• _Problem requirements_
Set the whole listing down again without deviation.

• _Source data_
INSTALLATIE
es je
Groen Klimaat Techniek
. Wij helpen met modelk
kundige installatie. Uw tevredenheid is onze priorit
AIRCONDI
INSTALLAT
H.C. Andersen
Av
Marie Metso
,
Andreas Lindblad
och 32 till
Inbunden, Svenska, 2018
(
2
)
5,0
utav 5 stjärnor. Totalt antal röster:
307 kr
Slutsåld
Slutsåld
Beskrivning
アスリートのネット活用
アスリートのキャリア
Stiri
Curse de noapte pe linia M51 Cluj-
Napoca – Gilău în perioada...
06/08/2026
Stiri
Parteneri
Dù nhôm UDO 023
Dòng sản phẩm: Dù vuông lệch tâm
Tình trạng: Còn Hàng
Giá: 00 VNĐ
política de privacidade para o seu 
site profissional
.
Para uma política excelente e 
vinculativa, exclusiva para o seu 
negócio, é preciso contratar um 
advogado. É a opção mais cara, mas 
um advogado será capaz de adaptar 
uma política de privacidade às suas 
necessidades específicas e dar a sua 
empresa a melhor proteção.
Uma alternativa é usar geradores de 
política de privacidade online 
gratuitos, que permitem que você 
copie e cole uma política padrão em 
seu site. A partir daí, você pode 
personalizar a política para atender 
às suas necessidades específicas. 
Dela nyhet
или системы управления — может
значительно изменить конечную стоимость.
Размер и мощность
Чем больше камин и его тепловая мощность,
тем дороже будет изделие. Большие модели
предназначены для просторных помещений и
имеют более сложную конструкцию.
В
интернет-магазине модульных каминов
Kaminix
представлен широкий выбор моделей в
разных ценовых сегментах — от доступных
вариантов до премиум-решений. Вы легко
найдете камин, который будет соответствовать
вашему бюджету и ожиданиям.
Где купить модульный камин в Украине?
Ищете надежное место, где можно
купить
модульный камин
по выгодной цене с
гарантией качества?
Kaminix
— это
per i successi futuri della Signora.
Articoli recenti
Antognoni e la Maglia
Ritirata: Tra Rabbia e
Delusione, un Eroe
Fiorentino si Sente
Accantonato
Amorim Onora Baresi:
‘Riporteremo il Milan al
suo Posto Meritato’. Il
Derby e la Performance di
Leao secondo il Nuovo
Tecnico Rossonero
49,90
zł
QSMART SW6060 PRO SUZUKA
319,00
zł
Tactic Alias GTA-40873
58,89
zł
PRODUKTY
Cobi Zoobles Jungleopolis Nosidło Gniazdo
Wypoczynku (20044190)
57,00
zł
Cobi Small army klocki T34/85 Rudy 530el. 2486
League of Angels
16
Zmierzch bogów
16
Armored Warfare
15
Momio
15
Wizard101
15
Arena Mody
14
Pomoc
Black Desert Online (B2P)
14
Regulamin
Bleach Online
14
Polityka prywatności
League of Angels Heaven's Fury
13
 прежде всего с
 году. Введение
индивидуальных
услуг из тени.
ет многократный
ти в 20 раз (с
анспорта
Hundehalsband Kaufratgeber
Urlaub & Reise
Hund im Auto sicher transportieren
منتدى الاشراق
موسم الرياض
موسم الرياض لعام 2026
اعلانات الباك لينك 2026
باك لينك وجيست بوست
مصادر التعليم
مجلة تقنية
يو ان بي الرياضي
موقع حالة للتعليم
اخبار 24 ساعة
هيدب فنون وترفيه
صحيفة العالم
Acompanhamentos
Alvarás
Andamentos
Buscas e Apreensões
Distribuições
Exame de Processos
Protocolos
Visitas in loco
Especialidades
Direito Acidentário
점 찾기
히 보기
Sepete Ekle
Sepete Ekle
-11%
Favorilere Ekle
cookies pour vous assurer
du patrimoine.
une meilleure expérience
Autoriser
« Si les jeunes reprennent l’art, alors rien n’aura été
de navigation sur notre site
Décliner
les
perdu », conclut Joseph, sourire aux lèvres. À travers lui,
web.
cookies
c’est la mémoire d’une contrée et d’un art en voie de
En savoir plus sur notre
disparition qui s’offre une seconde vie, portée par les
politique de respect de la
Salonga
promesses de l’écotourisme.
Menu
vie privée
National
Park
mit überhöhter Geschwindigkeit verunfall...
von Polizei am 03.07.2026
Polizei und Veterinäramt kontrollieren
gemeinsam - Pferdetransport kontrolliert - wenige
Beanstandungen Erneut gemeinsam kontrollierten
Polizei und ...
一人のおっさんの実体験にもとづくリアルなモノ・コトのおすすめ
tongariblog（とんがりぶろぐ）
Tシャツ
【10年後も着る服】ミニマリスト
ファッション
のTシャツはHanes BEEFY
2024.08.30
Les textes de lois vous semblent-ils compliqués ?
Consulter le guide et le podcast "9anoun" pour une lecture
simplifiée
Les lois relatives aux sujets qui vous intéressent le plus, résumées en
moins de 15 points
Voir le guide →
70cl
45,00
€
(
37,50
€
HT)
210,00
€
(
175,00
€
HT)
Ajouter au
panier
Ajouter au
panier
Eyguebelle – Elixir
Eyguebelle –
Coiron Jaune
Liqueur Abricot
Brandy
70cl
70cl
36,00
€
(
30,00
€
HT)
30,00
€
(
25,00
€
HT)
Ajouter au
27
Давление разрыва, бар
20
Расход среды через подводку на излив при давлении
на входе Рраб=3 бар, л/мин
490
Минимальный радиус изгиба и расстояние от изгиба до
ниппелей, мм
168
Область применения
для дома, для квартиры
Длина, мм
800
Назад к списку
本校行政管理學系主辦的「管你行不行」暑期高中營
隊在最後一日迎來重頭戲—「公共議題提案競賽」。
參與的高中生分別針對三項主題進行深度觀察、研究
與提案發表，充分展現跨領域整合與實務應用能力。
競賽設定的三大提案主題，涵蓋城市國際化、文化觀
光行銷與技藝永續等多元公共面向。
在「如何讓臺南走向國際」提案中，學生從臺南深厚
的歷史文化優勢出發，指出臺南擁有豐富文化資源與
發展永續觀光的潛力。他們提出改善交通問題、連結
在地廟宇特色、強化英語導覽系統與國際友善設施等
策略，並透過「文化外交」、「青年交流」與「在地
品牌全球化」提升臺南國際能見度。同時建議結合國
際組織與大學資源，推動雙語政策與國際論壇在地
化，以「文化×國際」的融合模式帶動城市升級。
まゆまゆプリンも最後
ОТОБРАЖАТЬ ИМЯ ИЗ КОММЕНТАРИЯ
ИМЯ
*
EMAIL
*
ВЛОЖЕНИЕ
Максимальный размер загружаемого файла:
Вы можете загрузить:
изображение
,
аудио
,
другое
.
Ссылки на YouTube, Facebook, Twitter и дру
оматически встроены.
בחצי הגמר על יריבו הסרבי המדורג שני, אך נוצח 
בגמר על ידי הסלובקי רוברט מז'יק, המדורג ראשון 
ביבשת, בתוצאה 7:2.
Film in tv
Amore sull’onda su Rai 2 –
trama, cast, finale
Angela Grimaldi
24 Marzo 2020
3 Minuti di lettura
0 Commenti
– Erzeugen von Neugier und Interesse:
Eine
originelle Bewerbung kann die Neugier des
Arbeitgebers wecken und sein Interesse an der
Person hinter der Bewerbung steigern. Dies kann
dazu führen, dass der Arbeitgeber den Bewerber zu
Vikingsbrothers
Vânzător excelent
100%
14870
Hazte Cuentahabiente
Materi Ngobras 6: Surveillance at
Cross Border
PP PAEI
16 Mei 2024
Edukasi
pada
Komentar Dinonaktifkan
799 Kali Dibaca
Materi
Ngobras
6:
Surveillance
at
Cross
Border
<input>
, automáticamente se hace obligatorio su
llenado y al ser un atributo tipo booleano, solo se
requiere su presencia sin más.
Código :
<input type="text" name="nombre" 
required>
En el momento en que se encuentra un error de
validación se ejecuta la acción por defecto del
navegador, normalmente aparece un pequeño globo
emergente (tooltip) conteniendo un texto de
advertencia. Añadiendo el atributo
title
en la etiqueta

• _Output of the task_
INSTALLATIE
es je
Groen Klimaat Techniek
. Wij helpen met modelk
kundige installatie. Uw tevredenheid is onze priorit
AIRCONDI
INSTALLAT
H.C. Andersen
Av
Marie Metso
,
Andreas Lindblad
och 32 till
Inbunden, Svenska, 2018
(
2
)
5,0
utav 5 stjärnor. Totalt antal röster:
307 kr
Slutsåld
Slutsåld
Beskrivning
アスリートのネット活用
アスリートのキャリア
Stiri
Curse de noapte pe linia M51 Cluj-
Napoca – Gilău în perioada...
06/08/2026
Stiri
Parteneri
Dù nhôm UDO 023
Dòng sản phẩm: Dù vuông lệch tâm
Tình trạng: Còn Hàng
Giá: 00 VNĐ
política de privacidade para o seu 
site profissional
.
Para uma política excelente e 
vinculativa, exclusiva para o seu 
negócio, é preciso contratar um 
advogado. É a opção mais cara, mas 
um advogado será capaz de adaptar 
uma política de privacidade às suas 
necessidades específicas e dar a sua 
empresa a melhor proteção.
Uma alternativa é usar geradores de 
política de privacidade online 
gratuitos, que permitem que você 
copie e cole uma política padrão em 
seu site. A partir daí, você pode 
personalizar a política para atender 
às suas necessidades específicas. 
Dela nyhet
или системы управления — может
значительно изменить конечную стоимость.
Размер и мощность
Чем больше камин и его тепловая мощность,
тем дороже будет изделие. Большие модели
предназначены для просторных помещений и
имеют более сложную конструкцию.
В
интернет-магазине модульных каминов
Kaminix
представлен широкий выбор моделей в
разных ценовых сегментах — от доступных
вариантов до премиум-решений. Вы легко
найдете камин, который будет соответствовать
вашему бюджету и ожиданиям.
Где купить модульный камин в Украине?
Ищете надежное место, где можно
купить
модульный камин
по выгодной цене с
гарантией качества?
Kaminix
— это
per i successi futuri della Signora.
Articoli recenti
Antognoni e la Maglia
Ritirata: Tra Rabbia e
Delusione, un Eroe
Fiorentino si Sente
Accantonato
Amorim Onora Baresi:
‘Riporteremo il Milan al
suo Posto Meritato’. Il
Derby e la Performance di
Leao secondo il Nuovo
Tecnico Rossonero
49,90
zł
QSMART SW6060 PRO SUZUKA
319,00
zł
Tactic Alias GTA-40873
58,89
zł
PRODUKTY
Cobi Zoobles Jungleopolis Nosidło Gniazdo
Wypoczynku (20044190)
57,00
zł
Cobi Small army klocki T34/85 Rudy 530el. 2486
League of Angels
16
Zmierzch bogów
16
Armored Warfare
15
Momio
15
Wizard101
15
Arena Mody
14
Pomoc
Black Desert Online (B2P)
14
Regulamin
Bleach Online
14
Polityka prywatności
League of Angels Heaven's Fury
13
 прежде всего с
 году. Введение
индивидуальных
услуг из тени.
ет многократный
ти в 20 раз (с
анспорта
Hundehalsband Kaufratgeber
Urlaub & Reise
Hund im Auto sicher transportieren
منتدى الاشراق
موسم الرياض
موسم الرياض لعام 2026
اعلانات الباك لينك 2026
باك لينك وجيست بوست
مصادر التعليم
مجلة تقنية
يو ان بي الرياضي
موقع حالة للتعليم
اخبار 24 ساعة
هيدب فنون وترفيه
صحيفة العالم
Acompanhamentos
Alvarás
Andamentos
Buscas e Apreensões
Distribuições
Exame de Processos
Protocolos
Visitas in loco
Especialidades
Direito Acidentário
점 찾기
히 보기
Sepete Ekle
Sepete Ekle
-11%
Favorilere Ekle
cookies pour vous assurer
du patrimoine.
une meilleure expérience
Autoriser
« Si les jeunes reprennent l’art, alors rien n’aura été
de navigation sur notre site
Décliner
les
perdu », conclut Joseph, sourire aux lèvres. À travers lui,
web.
cookies
c’est la mémoire d’une contrée et d’un art en voie de
En savoir plus sur notre
disparition qui s’offre une seconde vie, portée par les
politique de respect de la
Salonga
promesses de l’écotourisme.
Menu
vie privée
National
Park
mit überhöhter Geschwindigkeit verunfall...
von Polizei am 03.07.2026
Polizei und Veterinäramt kontrollieren
gemeinsam - Pferdetransport kontrolliert - wenige
Beanstandungen Erneut gemeinsam kontrollierten
Polizei und ...
一人のおっさんの実体験にもとづくリアルなモノ・コトのおすすめ
tongariblog（とんがりぶろぐ）
Tシャツ
【10年後も着る服】ミニマリスト
ファッション
のTシャツはHanes BEEFY
2024.08.30
Les textes de lois vous semblent-ils compliqués ?
Consulter le guide et le podcast "9anoun" pour une lecture
simplifiée
Les lois relatives aux sujets qui vous intéressent le plus, résumées en
moins de 15 points
Voir le guide →
70cl
45,00
€
(
37,50
€
HT)
210,00
€
(
175,00
€
HT)
Ajouter au
panier
Ajouter au
panier
Eyguebelle – Elixir
Eyguebelle –
Coiron Jaune
Liqueur Abricot
Brandy
70cl
70cl
36,00
€
(
30,00
€
HT)
30,00
€
(
25,00
€
HT)
Ajouter au
27
Давление разрыва, бар
20
Расход среды через подводку на излив при давлении
на входе Рраб=3 бар, л/мин
490
Минимальный радиус изгиба и расстояние от изгиба до
ниппелей, мм
168
Область применения
для дома, для квартиры
Длина, мм
800
Назад к списку
本校行政管理學系主辦的「管你行不行」暑期高中營
隊在最後一日迎來重頭戲—「公共議題提案競賽」。
參與的高中生分別針對三項主題進行深度觀察、研究
與提案發表，充分展現跨領域整合與實務應用能力。
競賽設定的三大提案主題，涵蓋城市國際化、文化觀
光行銷與技藝永續等多元公共面向。
在「如何讓臺南走向國際」提案中，學生從臺南深厚
的歷史文化優勢出發，指出臺南擁有豐富文化資源與
發展永續觀光的潛力。他們提出改善交通問題、連結
在地廟宇特色、強化英語導覽系統與國際友善設施等
策略，並透過「文化外交」、「青年交流」與「在地
品牌全球化」提升臺南國際能見度。同時建議結合國
際組織與大學資源，推動雙語政策與國際論壇在地
化，以「文化×國際」的融合模式帶動城市升級。
まゆまゆプリンも最後
ОТОБРАЖАТЬ ИМЯ ИЗ КОММЕНТАРИЯ
ИМЯ
*
EMAIL
*
ВЛОЖЕНИЕ
Максимальный размер загружаемого файла:
Вы можете загрузить:
изображение
,
аудио
,
другое
.
Ссылки на YouTube, Facebook, Twitter и дру
оматически встроены.
בחצי הגמר על יריבו הסרבי המדורג שני, אך נוצח 
בגמר על ידי הסלובקי רוברט מז'יק, המדורג ראשון 
ביבשת, בתוצאה 7:2.
Film in tv
Amore sull’onda su Rai 2 –
trama, cast, finale
Angela Grimaldi
24 Marzo 2020
3 Minuti di lettura
0 Commenti
– Erzeugen von Neugier und Interesse:
Eine
originelle Bewerbung kann die Neugier des
Arbeitgebers wecken und sein Interesse an der
Person hinter der Bewerbung steigern. Dies kann
dazu führen, dass der Arbeitgeber den Bewerber zu
Vikingsbrothers
Vânzător excelent
100%
14870
Hazte Cuentahabiente
Materi Ngobras 6: Surveillance at
Cross Border
PP PAEI
16 Mei 2024
Edukasi
pada
Komentar Dinonaktifkan
799 Kali Dibaca
Materi
Ngobras
6:
Surveillance
at
Cross
Border
<input>
, automáticamente se hace obligatorio su
llenado y al ser un atributo tipo booleano, solo se
requiere su presencia sin más.
Código :
<input type="text" name="nombre" 
required>
En el momento en que se encuentra un error de
validación se ejecuta la acción por defecto del
navegador, normalmente aparece un pequeño globo
emergente (tooltip) conteniendo un texto de
advertencia. Añadiendo el atributo
title
en la etiqueta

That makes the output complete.